TEXT ->
--- START ---

# Instant Pay



## desiibabyy (Dec 3, 2016)

So I just finished my 2 weeks on Wednesday, And I have about 35 trips completed.

The instant pay tab still isn't on my app, I haven't received an email yet about unlocking it...

Does anyone know when I'm supposed to get the email? I'm waiting and I was under the impression I would have access right when I qualified. Thank you.


----------



## ÜberSonic808 (Dec 3, 2016)

You either need 50+ trips completion or need to be in a qualifying city where instant pay is featured? If you know for a fact other Über partners in your area got access to instant pay, definitely e-mail Über through your app via help>account>I have another question. I transferred from SF Bay Area Silicon Valley to Las Vegas & have yet to see an instant pay option as well. Been on the road for 2 weeks+ out here also.


----------



## ÜberSonic808 (Dec 3, 2016)

ÜberSonic808 said:


> You either need 50+ trips completion or need to be in a qualifying city where instant pay is featured? If you know for a fact other Über partners in your area got access to instant pay, definitely e-mail Über through your app via help>account>I have another question. I transferred from SF Bay Area Silicon Valley to Las Vegas & have yet to see an instant pay option as well. Been on the road for 2 weeks+ out here also.


The minimum requirement is 2 weeks on the road, btw to unlock instant pay.


----------



## desiibabyy (Dec 3, 2016)

ÜberSonic808 said:


> The minimum requirement is 2 weeks on the road, btw to unlock instant pay.


Yeah, I don't know what is going on lol.

I know my city has it, because other drivers have access.. but it's been 2 days since I completed my 25 trips and 2 weeks..

and nothing. I did email them, and they said something about 7 days? but nobody else I've talked to has had to wait 7 days..

--- END ---

EXERCISE REQUIREMENTS -> Condense the paragraph of the instant pay thread that begins "You either need 50+ trips" into a short list of its main points. The lines after this point have nothing to do with the instant pay thread.

DATASET CONTENT ->
--- START ---

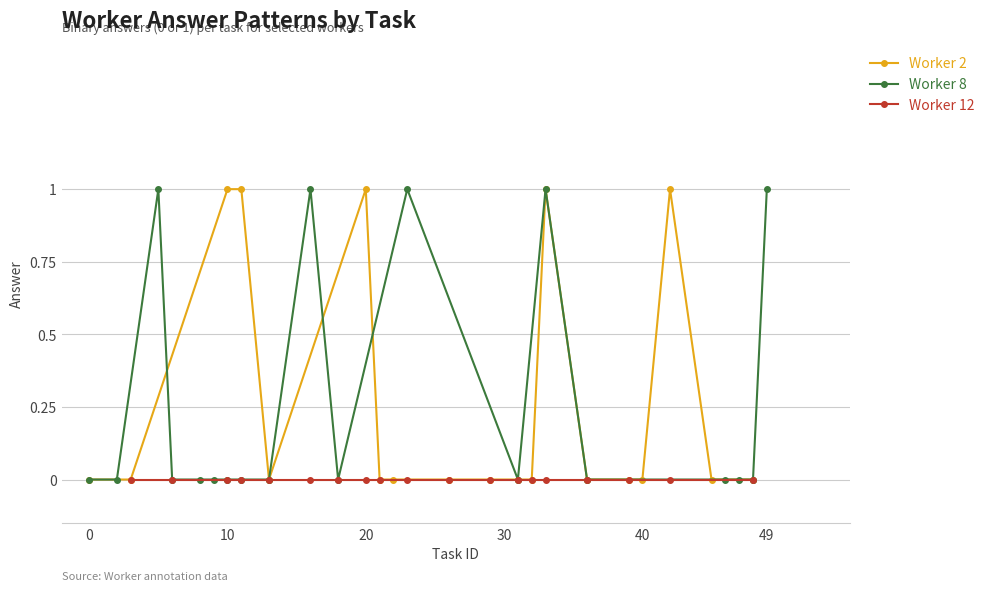

The value of Worker 2 at 40 is 0. True or false?

True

--- END ---

TASK ANSWER ->
- Instant pay seems to require either 50+ completed trips or being in a qualifying city where it is offered.
- If other Uber partners in your area are known to have it, email Uber through the app via help > account > I have another question.
- The poster moved from the SF Bay Area Silicon Valley to Las Vegas. After 2+ weeks of driving there, the poster still has no instant pay option.